When you’re fighting ghosts, crossing streams might be something you want to avoid. But when dealing with data inside of Alteryx, you should embrace creating and crossing as many streams as necessary to get the results you want.
A co-worker was recently confronted by an Excel spreadsheet that didn’t want to conform to the workflow he was building in Alteryx. It was one of those spreadsheets that are all too common in corporations – blank rows, hidden columns, stacked headers, sub-total rows sprinkled throughout, etc. The only corporate “norm” it didn’t possess was a rainbow color palette.
In other words:
By adding a Record ID tool to the Input tool, I could then use a Filter tool to select Row 2 as one stream and Rows >= 5 as a second stream, getting rid of rows 1, 3 and 4 which were blank.
At this point in the workflow all of the column headers were the default “F#” format you get when you import an Excel file without explicit headers. I would need to add actual header names eventually but those numbers were what I would use to generate the column ID field. All I needed to do was strip out the “F”. Easy enough with the RegEx tool.
Once I had the column ID in both streams, I could use that field in a Join tool to add the calendar date to the main data stream as an additional field. Now I had a complete data set with every calendar date associated to every product.
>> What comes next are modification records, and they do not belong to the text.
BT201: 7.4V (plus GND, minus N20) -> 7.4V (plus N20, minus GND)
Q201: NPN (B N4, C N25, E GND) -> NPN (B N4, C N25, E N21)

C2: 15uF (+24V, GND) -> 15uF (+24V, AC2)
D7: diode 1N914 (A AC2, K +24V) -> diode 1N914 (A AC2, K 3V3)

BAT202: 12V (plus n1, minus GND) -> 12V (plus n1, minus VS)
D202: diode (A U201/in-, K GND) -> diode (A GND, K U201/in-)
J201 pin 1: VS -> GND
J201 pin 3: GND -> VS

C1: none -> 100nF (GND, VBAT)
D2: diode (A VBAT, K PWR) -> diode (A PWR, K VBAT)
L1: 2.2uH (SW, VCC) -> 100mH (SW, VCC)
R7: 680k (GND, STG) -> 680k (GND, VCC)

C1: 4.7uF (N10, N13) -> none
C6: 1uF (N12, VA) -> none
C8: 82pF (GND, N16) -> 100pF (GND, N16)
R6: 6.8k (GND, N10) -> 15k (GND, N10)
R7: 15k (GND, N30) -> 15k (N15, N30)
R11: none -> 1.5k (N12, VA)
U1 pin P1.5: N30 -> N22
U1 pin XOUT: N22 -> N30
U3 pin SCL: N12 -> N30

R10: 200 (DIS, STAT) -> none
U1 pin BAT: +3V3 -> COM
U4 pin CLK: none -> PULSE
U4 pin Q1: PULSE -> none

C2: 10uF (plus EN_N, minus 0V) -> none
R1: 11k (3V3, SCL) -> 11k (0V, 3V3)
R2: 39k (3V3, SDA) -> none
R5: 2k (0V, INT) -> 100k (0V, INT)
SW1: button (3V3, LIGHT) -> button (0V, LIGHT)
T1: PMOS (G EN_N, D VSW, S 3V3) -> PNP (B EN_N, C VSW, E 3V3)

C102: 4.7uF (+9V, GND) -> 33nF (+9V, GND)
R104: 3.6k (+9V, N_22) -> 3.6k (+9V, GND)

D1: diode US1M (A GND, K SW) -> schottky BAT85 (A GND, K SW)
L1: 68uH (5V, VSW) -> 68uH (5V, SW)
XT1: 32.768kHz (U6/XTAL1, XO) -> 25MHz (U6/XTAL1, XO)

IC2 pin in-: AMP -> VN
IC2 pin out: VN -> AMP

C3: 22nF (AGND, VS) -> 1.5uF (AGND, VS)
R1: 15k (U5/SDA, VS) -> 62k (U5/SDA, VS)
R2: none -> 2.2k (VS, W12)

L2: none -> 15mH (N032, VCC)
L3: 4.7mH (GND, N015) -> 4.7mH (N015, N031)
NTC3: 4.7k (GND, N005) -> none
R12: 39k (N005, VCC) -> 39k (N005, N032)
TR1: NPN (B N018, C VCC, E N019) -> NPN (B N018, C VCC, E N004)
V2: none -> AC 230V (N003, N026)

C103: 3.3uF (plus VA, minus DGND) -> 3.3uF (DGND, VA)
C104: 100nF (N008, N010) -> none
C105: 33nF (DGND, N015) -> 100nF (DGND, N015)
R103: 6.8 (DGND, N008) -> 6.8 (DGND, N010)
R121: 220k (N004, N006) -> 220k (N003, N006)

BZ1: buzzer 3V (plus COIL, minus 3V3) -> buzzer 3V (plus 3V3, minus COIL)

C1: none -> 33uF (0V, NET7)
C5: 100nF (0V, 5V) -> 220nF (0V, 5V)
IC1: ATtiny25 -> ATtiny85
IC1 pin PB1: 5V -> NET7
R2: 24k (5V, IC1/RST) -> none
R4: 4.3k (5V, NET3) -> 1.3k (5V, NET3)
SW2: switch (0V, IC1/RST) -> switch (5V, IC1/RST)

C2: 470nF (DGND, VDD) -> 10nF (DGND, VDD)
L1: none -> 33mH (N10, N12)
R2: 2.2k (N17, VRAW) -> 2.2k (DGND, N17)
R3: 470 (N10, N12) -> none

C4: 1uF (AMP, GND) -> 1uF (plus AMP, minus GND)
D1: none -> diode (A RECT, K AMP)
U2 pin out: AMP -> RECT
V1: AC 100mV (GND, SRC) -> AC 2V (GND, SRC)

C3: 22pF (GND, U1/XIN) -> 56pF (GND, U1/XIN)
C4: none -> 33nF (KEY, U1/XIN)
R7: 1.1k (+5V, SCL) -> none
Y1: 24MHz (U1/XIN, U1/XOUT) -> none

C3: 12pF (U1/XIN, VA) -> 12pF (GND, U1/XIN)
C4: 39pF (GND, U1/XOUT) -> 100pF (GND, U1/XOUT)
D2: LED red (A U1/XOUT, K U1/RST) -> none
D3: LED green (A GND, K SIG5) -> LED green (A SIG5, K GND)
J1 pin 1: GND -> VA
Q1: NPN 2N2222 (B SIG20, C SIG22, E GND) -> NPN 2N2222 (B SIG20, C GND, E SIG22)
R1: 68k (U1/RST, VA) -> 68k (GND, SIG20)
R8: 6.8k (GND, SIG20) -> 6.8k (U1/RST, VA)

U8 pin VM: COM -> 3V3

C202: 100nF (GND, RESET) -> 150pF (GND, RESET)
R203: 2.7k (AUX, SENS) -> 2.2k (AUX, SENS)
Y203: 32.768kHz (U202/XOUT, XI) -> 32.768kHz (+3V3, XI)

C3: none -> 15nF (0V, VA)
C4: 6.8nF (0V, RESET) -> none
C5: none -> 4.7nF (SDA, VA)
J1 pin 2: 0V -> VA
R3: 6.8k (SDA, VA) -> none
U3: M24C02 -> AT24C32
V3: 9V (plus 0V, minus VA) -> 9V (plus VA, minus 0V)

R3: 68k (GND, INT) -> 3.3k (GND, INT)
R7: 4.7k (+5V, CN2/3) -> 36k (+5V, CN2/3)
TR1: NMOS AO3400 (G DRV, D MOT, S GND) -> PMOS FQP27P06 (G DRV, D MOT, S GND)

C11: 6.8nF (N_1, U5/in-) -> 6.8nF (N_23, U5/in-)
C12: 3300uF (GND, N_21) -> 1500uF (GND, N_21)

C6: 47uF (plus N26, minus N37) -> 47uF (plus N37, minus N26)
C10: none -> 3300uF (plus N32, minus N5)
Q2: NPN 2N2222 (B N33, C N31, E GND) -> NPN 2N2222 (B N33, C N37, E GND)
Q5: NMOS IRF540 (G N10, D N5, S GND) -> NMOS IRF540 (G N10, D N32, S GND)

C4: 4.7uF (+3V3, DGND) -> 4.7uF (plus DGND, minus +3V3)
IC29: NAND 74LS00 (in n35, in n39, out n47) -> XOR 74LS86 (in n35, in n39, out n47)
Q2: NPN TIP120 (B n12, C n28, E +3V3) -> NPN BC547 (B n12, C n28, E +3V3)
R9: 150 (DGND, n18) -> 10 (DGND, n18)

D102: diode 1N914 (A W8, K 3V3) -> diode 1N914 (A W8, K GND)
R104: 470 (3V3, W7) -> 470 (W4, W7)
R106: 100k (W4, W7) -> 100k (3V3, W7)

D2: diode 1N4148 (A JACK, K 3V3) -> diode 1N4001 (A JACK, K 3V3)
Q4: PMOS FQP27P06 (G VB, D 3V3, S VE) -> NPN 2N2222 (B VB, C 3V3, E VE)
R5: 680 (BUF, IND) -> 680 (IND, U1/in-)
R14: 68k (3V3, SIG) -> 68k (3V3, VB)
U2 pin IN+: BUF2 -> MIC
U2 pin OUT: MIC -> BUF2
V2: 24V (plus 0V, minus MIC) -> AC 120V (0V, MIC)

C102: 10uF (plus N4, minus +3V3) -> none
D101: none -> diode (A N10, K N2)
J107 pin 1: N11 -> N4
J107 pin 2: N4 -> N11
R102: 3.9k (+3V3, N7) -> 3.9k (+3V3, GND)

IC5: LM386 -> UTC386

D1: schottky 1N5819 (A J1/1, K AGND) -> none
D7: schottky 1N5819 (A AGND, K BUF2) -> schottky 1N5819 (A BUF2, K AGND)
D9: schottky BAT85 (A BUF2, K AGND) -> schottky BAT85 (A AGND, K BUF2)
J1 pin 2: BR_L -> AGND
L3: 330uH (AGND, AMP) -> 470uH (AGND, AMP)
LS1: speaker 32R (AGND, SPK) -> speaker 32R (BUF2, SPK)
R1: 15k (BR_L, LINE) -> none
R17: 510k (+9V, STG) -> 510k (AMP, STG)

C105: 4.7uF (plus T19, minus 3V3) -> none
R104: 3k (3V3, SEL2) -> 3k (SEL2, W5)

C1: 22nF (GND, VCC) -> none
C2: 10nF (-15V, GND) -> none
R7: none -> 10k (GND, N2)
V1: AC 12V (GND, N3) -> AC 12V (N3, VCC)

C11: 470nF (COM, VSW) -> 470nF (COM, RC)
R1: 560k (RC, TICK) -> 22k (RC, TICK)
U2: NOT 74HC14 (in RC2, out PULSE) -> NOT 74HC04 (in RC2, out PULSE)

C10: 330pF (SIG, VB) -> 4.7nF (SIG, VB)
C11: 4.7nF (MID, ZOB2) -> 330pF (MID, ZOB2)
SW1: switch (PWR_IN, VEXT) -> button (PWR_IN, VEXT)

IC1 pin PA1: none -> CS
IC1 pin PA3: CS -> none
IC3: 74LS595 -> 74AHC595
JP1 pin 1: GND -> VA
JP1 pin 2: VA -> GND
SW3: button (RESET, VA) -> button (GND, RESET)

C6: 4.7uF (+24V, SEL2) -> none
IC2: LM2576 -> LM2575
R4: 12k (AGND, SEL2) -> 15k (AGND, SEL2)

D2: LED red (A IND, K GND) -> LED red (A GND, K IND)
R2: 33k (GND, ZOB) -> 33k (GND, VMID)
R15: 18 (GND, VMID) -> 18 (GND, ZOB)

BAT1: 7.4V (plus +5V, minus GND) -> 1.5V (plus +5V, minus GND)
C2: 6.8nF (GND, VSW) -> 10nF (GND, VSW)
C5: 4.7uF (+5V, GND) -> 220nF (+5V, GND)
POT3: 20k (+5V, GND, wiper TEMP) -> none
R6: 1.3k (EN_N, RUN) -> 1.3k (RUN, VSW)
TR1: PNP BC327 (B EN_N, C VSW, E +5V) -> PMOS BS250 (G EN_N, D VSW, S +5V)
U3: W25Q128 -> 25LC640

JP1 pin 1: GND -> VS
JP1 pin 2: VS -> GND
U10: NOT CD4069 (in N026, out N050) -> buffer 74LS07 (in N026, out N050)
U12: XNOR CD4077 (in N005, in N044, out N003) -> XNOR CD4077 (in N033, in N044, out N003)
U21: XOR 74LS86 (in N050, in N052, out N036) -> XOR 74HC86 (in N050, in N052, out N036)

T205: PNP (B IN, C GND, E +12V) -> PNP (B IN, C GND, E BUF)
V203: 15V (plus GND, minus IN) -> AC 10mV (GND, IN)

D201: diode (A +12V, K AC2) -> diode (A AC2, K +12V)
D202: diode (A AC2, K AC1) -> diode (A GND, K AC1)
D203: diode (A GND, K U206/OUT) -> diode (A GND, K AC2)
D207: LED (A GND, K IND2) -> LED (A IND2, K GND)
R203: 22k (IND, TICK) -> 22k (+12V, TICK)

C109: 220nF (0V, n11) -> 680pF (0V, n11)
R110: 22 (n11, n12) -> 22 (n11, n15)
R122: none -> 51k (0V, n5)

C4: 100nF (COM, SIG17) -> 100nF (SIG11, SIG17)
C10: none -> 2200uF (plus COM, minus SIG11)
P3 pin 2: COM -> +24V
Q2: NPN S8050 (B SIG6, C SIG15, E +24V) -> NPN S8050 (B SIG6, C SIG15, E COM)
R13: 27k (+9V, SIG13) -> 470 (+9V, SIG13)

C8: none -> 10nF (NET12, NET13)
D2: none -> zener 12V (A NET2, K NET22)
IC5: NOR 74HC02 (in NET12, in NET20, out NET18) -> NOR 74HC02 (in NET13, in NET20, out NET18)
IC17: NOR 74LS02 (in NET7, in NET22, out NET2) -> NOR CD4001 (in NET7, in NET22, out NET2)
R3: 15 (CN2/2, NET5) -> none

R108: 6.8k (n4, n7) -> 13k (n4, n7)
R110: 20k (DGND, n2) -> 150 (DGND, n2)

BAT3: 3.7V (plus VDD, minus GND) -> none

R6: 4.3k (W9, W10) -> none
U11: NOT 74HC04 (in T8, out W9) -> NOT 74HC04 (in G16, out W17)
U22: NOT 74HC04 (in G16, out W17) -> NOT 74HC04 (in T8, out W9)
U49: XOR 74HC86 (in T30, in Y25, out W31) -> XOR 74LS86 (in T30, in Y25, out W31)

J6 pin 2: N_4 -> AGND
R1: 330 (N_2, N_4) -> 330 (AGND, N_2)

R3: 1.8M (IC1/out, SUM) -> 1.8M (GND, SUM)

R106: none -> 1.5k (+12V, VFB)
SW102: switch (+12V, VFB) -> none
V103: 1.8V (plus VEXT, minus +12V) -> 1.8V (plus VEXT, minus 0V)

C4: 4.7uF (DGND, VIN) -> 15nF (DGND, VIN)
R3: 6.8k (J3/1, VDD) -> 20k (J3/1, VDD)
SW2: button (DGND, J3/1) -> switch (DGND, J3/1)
Only problem was that the date was showing as a number vs an actual date. This happened because a column can only have a single data type and each column in the spreadsheet contained strings, numbers and dates, which could only be handled by a String data type, a conversion that reverted the formatted date value into the Excel date number value.
Step 4 – Name the columns
As I mentioned above, many of the column names still had useless names like F1, F2, etc. The columns I had added to the workflow, via the Join or a Formula tool, already had good names but the original fields from my primary data stream did not. Those field names existed as data values in the first row.
A Dynamic Rename tool allowed me to use those first row values to rename the headers.
Once I had the totals, I used a RegEx tool to strip out the word “Total” from the product name since then I could cleanly join this data with other product data (the data in this particular Excel file was merely one of several inputs in a larger workflow).